The question of whether police offense reports fall under the business records hearsay exception has not been specifically addressed in this state. However, the drafters of Fed.R.Evid. 803(6), which is identical to CRE 803(6), contemplated including police reports within the business records exception when the other requirements of the rule are met. See Fed.R.Evid. 803(6) (Notes of Advisory Committee); People v. Stribel, 199 Colo. 377, 609 P.2d 113 (1980). Thus, we hold that such offense reports are admissible in civil cases. Rosario v. Amalgamated Ladies’ Garment Cutters’ Union, 605 F.2d 1228 (2d Cir.1979).
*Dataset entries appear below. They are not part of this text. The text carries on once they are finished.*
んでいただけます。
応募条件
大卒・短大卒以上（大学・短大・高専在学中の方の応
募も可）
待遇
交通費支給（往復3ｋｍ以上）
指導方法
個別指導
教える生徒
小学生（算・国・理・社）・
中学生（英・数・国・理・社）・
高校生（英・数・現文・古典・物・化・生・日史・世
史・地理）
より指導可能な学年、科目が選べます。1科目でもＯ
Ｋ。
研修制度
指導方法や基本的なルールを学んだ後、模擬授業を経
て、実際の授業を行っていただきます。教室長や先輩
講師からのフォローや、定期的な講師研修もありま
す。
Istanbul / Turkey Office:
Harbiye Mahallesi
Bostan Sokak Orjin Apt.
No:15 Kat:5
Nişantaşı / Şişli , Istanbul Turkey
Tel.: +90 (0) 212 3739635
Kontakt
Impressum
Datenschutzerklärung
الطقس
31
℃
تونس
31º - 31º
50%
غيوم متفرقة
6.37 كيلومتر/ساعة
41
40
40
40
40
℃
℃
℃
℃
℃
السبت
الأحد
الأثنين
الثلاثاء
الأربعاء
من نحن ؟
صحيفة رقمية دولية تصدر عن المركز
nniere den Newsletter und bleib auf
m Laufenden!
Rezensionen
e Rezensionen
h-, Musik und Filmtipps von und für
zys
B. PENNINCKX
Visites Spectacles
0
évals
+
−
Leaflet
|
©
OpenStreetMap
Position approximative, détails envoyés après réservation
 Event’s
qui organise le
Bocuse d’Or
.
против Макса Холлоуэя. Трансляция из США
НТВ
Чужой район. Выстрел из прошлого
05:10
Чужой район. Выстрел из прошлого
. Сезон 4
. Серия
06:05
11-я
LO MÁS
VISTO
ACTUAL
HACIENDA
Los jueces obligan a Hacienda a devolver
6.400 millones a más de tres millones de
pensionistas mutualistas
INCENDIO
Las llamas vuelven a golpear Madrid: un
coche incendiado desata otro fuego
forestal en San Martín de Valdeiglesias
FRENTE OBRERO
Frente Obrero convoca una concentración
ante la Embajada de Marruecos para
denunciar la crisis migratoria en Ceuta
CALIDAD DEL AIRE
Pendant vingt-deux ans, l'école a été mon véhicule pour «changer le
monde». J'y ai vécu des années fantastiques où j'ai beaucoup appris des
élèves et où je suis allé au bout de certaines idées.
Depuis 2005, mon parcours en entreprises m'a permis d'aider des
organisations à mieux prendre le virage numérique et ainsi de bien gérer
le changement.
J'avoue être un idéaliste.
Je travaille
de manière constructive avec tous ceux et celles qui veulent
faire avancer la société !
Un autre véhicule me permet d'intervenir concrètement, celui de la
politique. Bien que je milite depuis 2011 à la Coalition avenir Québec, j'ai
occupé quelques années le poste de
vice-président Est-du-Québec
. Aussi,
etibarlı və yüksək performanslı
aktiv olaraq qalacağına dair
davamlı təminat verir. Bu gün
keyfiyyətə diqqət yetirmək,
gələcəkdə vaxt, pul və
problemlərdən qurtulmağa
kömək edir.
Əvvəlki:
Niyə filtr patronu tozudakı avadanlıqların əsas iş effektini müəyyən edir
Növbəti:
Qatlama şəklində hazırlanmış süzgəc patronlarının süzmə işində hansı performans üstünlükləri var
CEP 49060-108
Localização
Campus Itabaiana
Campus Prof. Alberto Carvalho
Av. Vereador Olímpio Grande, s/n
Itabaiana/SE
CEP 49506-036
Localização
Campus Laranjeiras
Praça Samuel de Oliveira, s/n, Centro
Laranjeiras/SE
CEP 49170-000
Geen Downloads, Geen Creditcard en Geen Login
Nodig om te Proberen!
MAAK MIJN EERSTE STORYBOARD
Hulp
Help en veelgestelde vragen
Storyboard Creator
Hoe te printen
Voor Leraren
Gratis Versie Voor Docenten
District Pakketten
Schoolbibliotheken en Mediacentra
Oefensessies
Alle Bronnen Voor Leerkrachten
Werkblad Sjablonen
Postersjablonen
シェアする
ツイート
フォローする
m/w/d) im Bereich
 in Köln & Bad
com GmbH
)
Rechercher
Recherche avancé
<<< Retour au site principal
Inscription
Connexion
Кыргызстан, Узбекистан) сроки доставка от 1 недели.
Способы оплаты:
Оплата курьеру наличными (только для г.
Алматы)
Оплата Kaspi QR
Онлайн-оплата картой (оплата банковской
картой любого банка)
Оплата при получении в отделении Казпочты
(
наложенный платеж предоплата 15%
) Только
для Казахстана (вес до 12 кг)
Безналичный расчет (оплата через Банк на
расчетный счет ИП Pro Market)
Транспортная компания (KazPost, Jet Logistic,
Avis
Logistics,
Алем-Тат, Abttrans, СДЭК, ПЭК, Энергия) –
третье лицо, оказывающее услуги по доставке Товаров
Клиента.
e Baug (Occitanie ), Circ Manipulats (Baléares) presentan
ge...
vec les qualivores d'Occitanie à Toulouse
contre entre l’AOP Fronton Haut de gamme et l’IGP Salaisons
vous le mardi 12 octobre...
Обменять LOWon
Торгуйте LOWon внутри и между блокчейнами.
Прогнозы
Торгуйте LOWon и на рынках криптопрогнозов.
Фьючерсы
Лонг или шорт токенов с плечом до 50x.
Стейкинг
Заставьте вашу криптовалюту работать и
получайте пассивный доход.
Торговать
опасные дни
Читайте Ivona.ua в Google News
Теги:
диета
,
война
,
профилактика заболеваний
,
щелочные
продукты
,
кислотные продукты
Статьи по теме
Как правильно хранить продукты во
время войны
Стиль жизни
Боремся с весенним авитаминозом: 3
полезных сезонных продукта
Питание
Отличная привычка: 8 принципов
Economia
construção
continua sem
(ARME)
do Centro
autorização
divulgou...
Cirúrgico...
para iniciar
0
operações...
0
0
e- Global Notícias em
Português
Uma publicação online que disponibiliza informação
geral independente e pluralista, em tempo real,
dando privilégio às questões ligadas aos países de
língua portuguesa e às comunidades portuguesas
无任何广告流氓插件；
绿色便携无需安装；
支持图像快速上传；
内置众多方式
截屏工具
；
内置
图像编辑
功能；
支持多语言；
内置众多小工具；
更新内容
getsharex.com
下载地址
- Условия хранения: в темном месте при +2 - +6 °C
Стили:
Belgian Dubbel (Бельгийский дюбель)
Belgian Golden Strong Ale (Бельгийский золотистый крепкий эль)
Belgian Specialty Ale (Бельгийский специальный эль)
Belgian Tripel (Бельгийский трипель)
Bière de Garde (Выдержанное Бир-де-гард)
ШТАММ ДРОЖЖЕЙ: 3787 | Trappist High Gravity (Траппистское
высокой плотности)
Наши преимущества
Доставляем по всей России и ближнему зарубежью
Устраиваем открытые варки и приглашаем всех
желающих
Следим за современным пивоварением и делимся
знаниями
The circumstances here satisfy the requirements of CRE 803(6). The offense reports were kept in the regular course of police department business, and were made shortly after the robberies from information transmitted by Taco Bell’s employees who were present at the robberies. Therefore, we hold that the police offense reports were properly admitted under CRE 803(6).

Furthermore, the offense reports do not indicate a lack of trustworthiness and the reports represent “factual findings” pursuant to an authorized police investigation. Cf. Tincombe v. Colorado Construction & Supply Corp., 681 P.2d 533 (Colo.App.1984). Therefore, admission of the reports was proper.

IV

Taco Bell also contends that even if the admission of the police reports was proper, the court, upon Taco Bell’s request, should have given an instruction in the form of CJI-Civ.2d 11:9 (1980), explaining to the jury the purpose for which the offense reports were being admitted into evidence, and instructing the jury to consider them for no other purpose. Taco Bell has failed to show how the absence of a limiting instruction was prejudicial, C.R.C.P. 61; thus, the failure to give a limiting instruc*1375tion was not reversible error. However, upon retrial, we suggest that the trial court give an appropriate limiting instruction.

The judgment is reversed and the cause is remanded with directions to retry only the negligence issues consistent with the views expressed in this opinion.

TURSI, J., concurs. SMITH, J., concurs in part and dissents in part.